If you thought the bumping mania was bad in book 1, it’s at fever pitch in book 2 – to the point where it’s almost overwhelming to read about. I don’t think I could not buckle under that pressure to get “bumped” before age 18 and have at least one child or more. Yet the plan that Melody and Harmony come up with to handle the whole thing is nothing less than absolutely brilliant. The arc here is really just an extension of the main arc from book 1, and it’s executed just as well, and just as smoothly as it is in book 1. For such a short book, the amount of content packed into it is impressive, and McCafferty did things really well in this book in general.
I think the only issue I had was Harmony’s main arc getting more…attention? Chapters? Arc time? compared to Melody, who had just as big as a problem considering her perilous situation with the fake bump. While understandable, with Harmony not only having to deal with life back in Goodside after living in Otherside (remember the saying, “you can’t keep them down on the farm after they’ve seen gay Paris?”), and the fact that she’s in a loveless marriage with her husband, AND she’s trapped with this baby being watched over by both the overbearing Church AND the whole world…well, I can see why Melody was given less POV chapters. But at the same time, I wanted to learn more about why Melody kept going along with the scheme (aside from protecting Harmony), why she kept resisting her attraction to Zen (aside from keeping up the act in front of the press), and how thoroughly the fake bump was affecting her behavior. I wanted to know more of Melody’s side of things, period, I guess, and I felt a little shortchanged there.

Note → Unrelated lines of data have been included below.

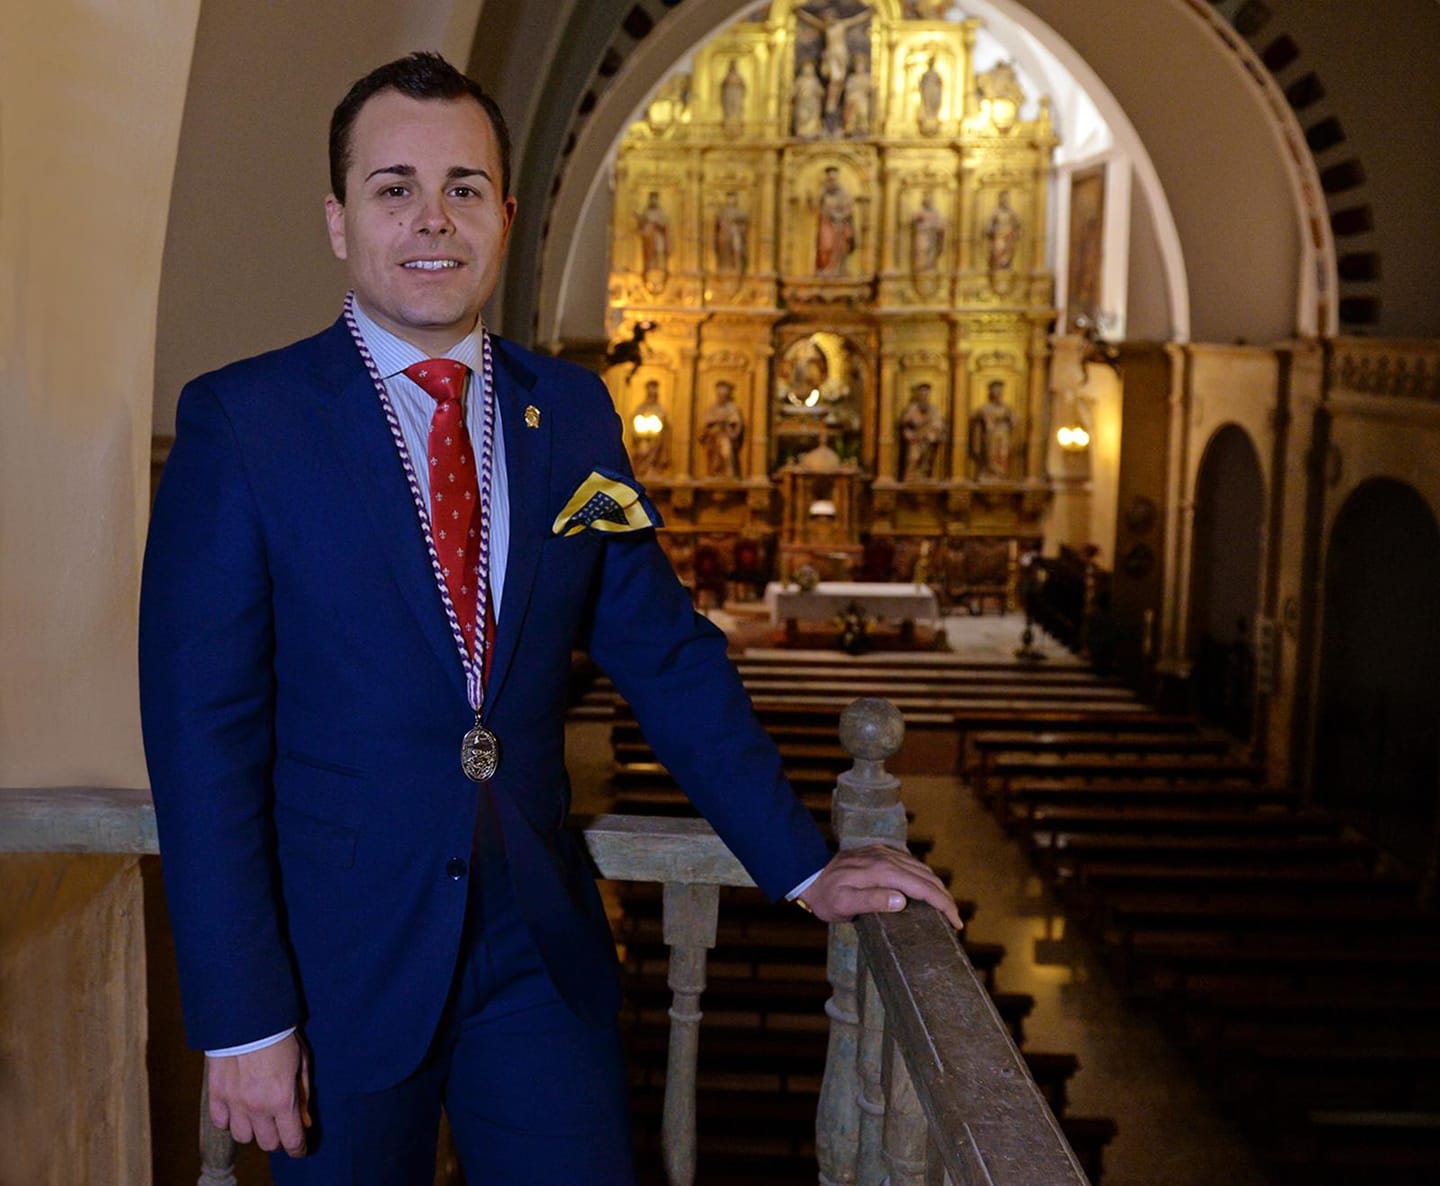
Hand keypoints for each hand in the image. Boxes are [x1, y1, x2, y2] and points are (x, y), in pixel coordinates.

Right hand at [207, 1032, 310, 1156]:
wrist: (248, 1018)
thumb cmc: (280, 1036)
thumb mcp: (302, 1062)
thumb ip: (303, 1092)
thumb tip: (304, 1115)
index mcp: (282, 1100)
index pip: (291, 1140)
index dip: (298, 1149)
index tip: (300, 1149)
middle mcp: (257, 1107)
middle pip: (267, 1143)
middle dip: (277, 1139)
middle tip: (281, 1127)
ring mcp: (234, 1103)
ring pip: (243, 1137)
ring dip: (253, 1130)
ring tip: (258, 1116)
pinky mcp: (216, 1095)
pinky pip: (221, 1123)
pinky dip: (230, 1120)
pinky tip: (238, 1108)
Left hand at [801, 844, 961, 929]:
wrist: (809, 875)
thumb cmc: (826, 896)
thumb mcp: (844, 905)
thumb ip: (872, 901)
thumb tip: (902, 901)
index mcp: (882, 871)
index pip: (922, 887)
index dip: (942, 904)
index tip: (955, 921)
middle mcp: (887, 858)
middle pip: (927, 876)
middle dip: (945, 897)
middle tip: (955, 920)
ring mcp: (884, 853)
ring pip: (921, 868)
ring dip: (936, 886)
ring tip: (944, 906)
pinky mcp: (880, 853)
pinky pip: (910, 863)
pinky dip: (923, 876)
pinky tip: (924, 888)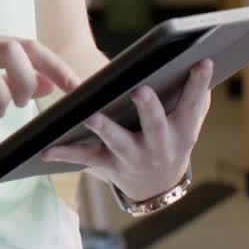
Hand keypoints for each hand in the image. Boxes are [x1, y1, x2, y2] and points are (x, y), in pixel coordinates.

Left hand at [42, 59, 214, 201]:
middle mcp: (160, 146)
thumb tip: (201, 61)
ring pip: (118, 141)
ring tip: (89, 115)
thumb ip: (194, 97)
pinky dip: (65, 153)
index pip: (193, 104)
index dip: (198, 84)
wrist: (158, 187)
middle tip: (140, 90)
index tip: (201, 61)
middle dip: (148, 108)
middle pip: (155, 125)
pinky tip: (46, 149)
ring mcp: (134, 157)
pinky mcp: (110, 164)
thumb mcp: (187, 124)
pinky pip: (86, 157)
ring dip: (104, 128)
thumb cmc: (171, 140)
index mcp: (182, 131)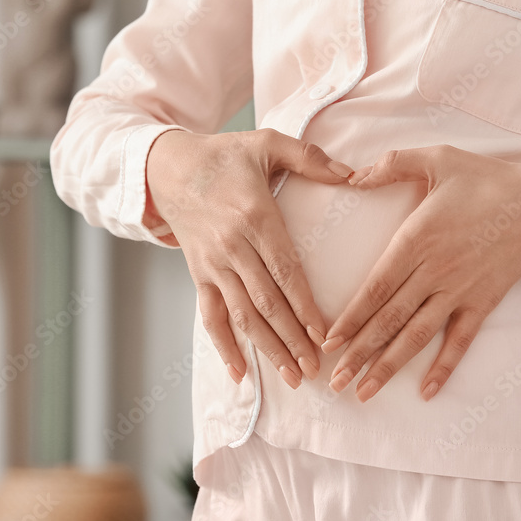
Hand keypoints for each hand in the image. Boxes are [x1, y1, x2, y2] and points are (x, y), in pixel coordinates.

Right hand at [146, 128, 354, 387]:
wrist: (168, 166)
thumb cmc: (225, 154)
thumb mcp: (268, 143)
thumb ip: (310, 158)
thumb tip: (353, 174)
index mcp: (255, 218)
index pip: (286, 271)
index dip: (305, 306)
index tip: (325, 334)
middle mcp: (232, 247)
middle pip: (266, 303)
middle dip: (292, 340)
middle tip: (316, 369)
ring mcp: (213, 265)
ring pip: (242, 315)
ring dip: (267, 350)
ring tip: (292, 376)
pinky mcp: (199, 274)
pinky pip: (210, 316)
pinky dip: (223, 346)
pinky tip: (240, 373)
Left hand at [321, 144, 520, 401]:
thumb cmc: (487, 179)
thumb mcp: (438, 158)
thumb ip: (392, 165)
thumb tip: (350, 176)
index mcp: (417, 239)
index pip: (376, 287)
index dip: (351, 317)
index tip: (328, 340)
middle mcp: (435, 272)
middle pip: (390, 320)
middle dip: (359, 353)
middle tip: (333, 381)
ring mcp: (460, 291)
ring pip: (418, 336)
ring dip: (389, 367)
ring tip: (364, 392)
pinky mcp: (483, 303)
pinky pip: (461, 342)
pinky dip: (444, 368)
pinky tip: (427, 392)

But the final message of the duology to girls should definitely be heeded, over-the-top ridiculous in the book or not. Media culture is sexualizing girls at younger and younger, it seems, compared to when I grew up in the ’90s, and back then it was considered the worst of the worst in terms of how quickly girls were sexualized through our Western media and culture. The messages of having sex for love instead of just having sex for sex, as well as getting married for love instead of getting married to be married are really important, and I think that McCafferty definitely makes the most of her ridiculous and hilarious setting in order to deliver these messages. As well as the final message as delivered in the Big Reveal – “love in any form is important – be it straight, gay, or other”. I really appreciated these messages and I hope that teens get as much out of it as I did (even though I’m 27).
Otherwise? This is a really great ending to a great first book, and I liked it a lot. It’s a very easy read, and there’s a Big Reveal I didn’t see coming at ALL, which was also really great. I love it when authors surprise me, and McCafferty definitely did with this reveal. There were no hints whatsoever that were dropped leading up to it, so it was such a refreshing thing to have an author write something that snuck up on me so quietly and yet had such an impact. That sort of thing makes me really happy, so if you love big surprises, you’ll love that element about “Thumped” because there’s more than just one.
“Thumped” is out through HarperTeen in North America April 24, 2012. This one is DEFINITELY worth the read, especially if you’ve read (and enjoyed) the first book. I hope you guys enjoy it as much as I did!